Shevchenko has lived in and out of the spotlight since April 1978, when he became the highest ranking Soviet official ever to defect while serving as the Soviet mission's undersecretary to the United Nations. A month later, his first wife Lina, who had been spirited by the Soviets to Moscow along with their teen-age daughter, died of a drug overdose (a suicide, the Russians said). A few months after that, a call girl named Judy Chavez announced that Shevchenko had paid her for companionship with money from the CIA. Shevchenko admitted the relationship, but denied that the money, some $40,000, had come from the CIA.

"I lived a nightmare for a few months," he says. "It is bad taste for American press to revive the Chavez incident. Some of you, even in the presence of Elaine, do that."

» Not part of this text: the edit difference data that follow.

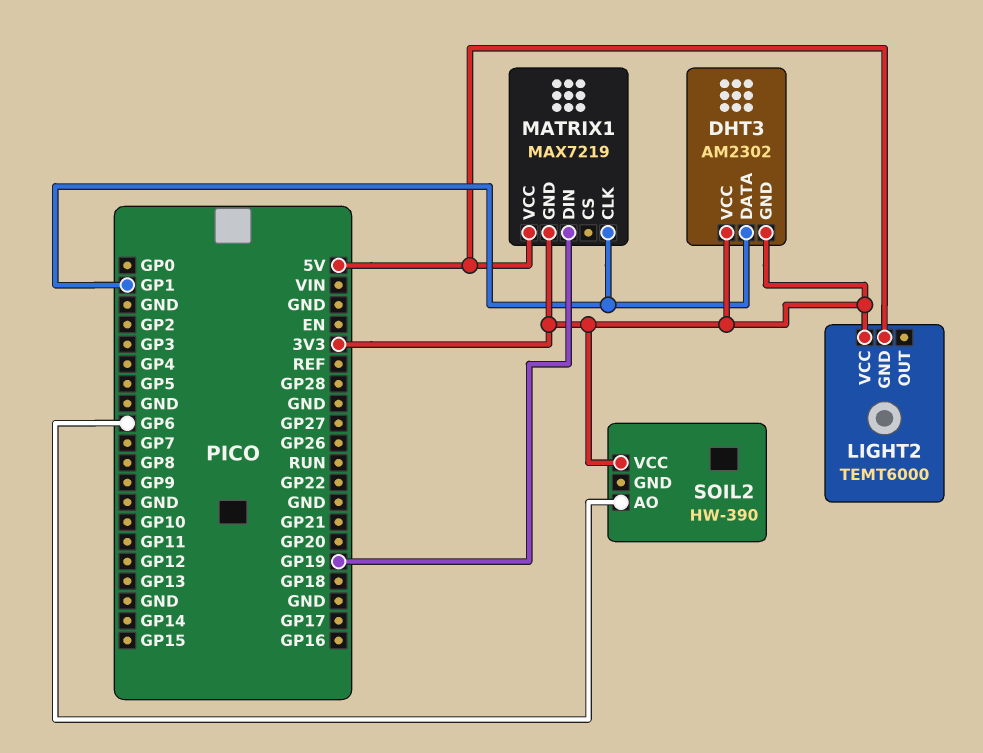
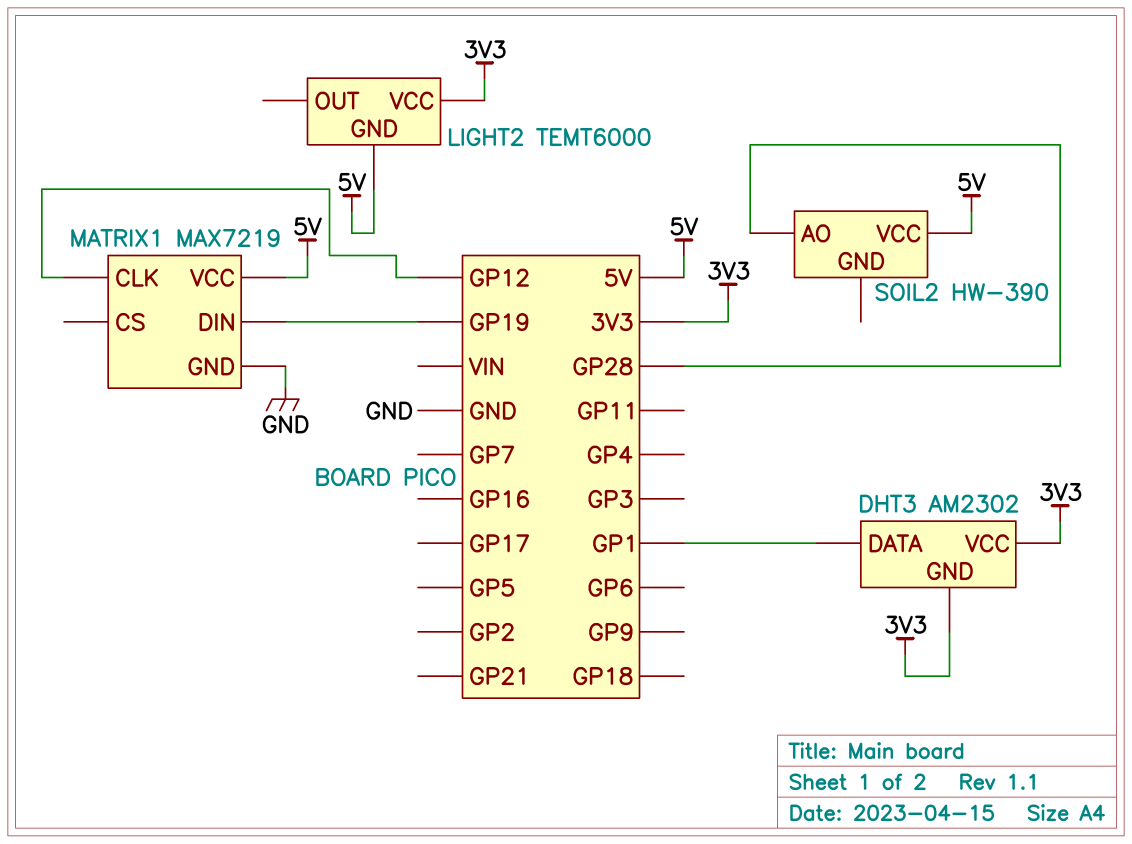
MATRIX1 pin CLK: GP1 -> GP12
MATRIX1 pin GND: 3V3 -> GND
SOIL2 pin AO: GP6 -> GP28
SOIL2 pin VCC: 3V3 -> 5V

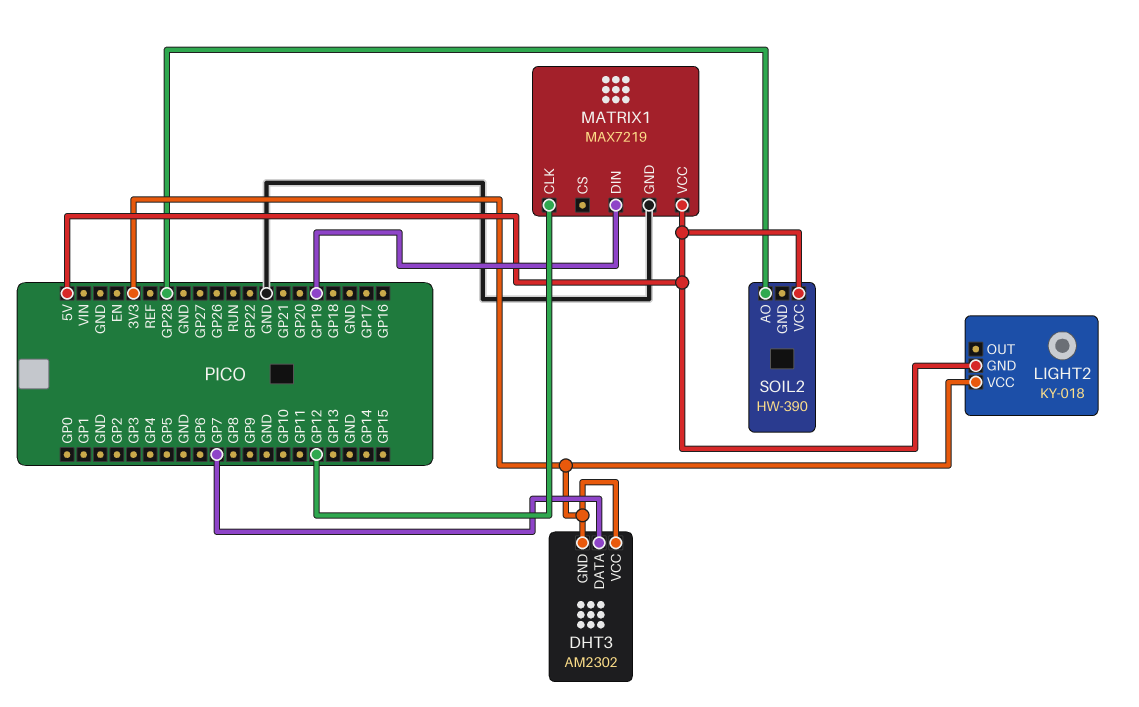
DHT3 pin DATA: GP1 -> GP7
LIGHT2: TEMT6000 -> KY-018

Shevchenko's life has calmed down considerably since he met and, after a six-week courtship, married Elaine Jackson in December 1978. A veteran court reporter, she helped him write his book -- correcting such mistakes as his habitual substitution of "wives" for "views," as in, "The ambassador and I exchanged wives on the subject of detente."

"I just thought he was fascinating," she says. "I had never met anybody from the Soviet Union before."

It is time to head for the press club, where Shevchenko will banter with guests at a cocktail reception ("Who's going to play you in the movie?" "Myself -- if I can change my face and do something with my hair") and talk about the Soviet-American arms negotiations in Geneva, urging the Americans to be wary. Before he gets out of the taxi at the National Press Building, he asks the driver for a receipt.

"This is very American, too!" he says, as he pockets the receipt with another explosive laugh.